INSTRUCTION: Rewrite the material below with every "series" swapped for "trace", leaving everything else unchanged.

[[ DATASET ENTRIES open ]]

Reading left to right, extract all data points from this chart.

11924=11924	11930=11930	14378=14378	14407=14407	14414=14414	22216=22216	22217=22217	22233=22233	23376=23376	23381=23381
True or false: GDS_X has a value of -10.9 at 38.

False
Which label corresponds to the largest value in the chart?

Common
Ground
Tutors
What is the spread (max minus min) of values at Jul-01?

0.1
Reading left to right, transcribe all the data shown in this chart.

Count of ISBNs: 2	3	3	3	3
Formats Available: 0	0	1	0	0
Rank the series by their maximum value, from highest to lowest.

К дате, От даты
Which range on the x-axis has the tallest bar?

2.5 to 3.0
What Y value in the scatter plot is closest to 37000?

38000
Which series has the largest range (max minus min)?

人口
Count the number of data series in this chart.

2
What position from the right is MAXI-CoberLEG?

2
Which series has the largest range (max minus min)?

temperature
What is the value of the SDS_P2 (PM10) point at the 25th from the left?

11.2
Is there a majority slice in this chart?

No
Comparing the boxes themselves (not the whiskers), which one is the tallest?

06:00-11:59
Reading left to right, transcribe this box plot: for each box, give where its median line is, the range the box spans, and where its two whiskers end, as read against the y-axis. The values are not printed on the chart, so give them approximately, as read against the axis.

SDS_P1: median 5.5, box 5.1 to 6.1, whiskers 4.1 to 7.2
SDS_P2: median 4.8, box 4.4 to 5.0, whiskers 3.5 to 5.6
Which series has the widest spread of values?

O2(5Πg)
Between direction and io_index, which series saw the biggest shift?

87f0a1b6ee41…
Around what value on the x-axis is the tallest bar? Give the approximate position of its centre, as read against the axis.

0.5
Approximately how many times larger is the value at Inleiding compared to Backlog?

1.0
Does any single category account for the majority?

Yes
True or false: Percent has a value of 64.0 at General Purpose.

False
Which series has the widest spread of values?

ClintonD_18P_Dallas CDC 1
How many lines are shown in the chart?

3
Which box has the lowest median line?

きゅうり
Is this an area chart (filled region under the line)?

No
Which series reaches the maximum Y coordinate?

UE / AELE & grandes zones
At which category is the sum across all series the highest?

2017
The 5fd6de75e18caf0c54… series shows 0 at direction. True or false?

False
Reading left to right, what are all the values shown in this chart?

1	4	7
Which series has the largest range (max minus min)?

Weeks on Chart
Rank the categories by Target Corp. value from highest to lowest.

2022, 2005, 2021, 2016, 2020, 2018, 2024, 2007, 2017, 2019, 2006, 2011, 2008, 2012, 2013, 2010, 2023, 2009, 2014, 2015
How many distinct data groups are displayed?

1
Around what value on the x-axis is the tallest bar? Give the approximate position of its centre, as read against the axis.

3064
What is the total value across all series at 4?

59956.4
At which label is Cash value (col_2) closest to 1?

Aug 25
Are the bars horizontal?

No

[[ DATASET ENTRIES closed ]]

ANSWER SPACE:
Reading left to right, extract all data points from this chart.

11924=11924	11930=11930	14378=14378	14407=14407	14414=14414	22216=22216	22217=22217	22233=22233	23376=23376	23381=23381
True or false: GDS_X has a value of -10.9 at 38.

False
Which label corresponds to the largest value in the chart?

Common
Ground
Tutors
What is the spread (max minus min) of values at Jul-01?

0.1
Reading left to right, transcribe all the data shown in this chart.

Count of ISBNs: 2	3	3	3	3
Formats Available: 0	0	1	0	0
Rank the trace by their maximum value, from highest to lowest.

К дате, От даты
Which range on the x-axis has the tallest bar?

2.5 to 3.0
What Y value in the scatter plot is closest to 37000?

38000
Which trace has the largest range (max minus min)?

人口
Count the number of data trace in this chart.

2
What position from the right is MAXI-CoberLEG?

2
Which trace has the largest range (max minus min)?

temperature
What is the value of the SDS_P2 (PM10) point at the 25th from the left?

11.2
Is there a majority slice in this chart?

No
Comparing the boxes themselves (not the whiskers), which one is the tallest?

06:00-11:59
Reading left to right, transcribe this box plot: for each box, give where its median line is, the range the box spans, and where its two whiskers end, as read against the y-axis. The values are not printed on the chart, so give them approximately, as read against the axis.

SDS_P1: median 5.5, box 5.1 to 6.1, whiskers 4.1 to 7.2
SDS_P2: median 4.8, box 4.4 to 5.0, whiskers 3.5 to 5.6
Which trace has the widest spread of values?

O2(5Πg)
Between direction and io_index, which trace saw the biggest shift?

87f0a1b6ee41…
Around what value on the x-axis is the tallest bar? Give the approximate position of its centre, as read against the axis.

0.5
Approximately how many times larger is the value at Inleiding compared to Backlog?

1.0
Does any single category account for the majority?

Yes
True or false: Percent has a value of 64.0 at General Purpose.

False
Which trace has the widest spread of values?

ClintonD_18P_Dallas CDC 1
How many lines are shown in the chart?

3
Which box has the lowest median line?

きゅうり
Is this an area chart (filled region under the line)?

No
Which trace reaches the maximum Y coordinate?

UE / AELE & grandes zones
At which category is the sum across all trace the highest?

2017
The 5fd6de75e18caf0c54… trace shows 0 at direction. True or false?

False
Reading left to right, what are all the values shown in this chart?

1	4	7
Which trace has the largest range (max minus min)?

Weeks on Chart
Rank the categories by Target Corp. value from highest to lowest.

2022, 2005, 2021, 2016, 2020, 2018, 2024, 2007, 2017, 2019, 2006, 2011, 2008, 2012, 2013, 2010, 2023, 2009, 2014, 2015
How many distinct data groups are displayed?

1
Around what value on the x-axis is the tallest bar? Give the approximate position of its centre, as read against the axis.

3064
What is the total value across all trace at 4?

59956.4
At which label is Cash value (col_2) closest to 1?

Aug 25
Are the bars horizontal?

No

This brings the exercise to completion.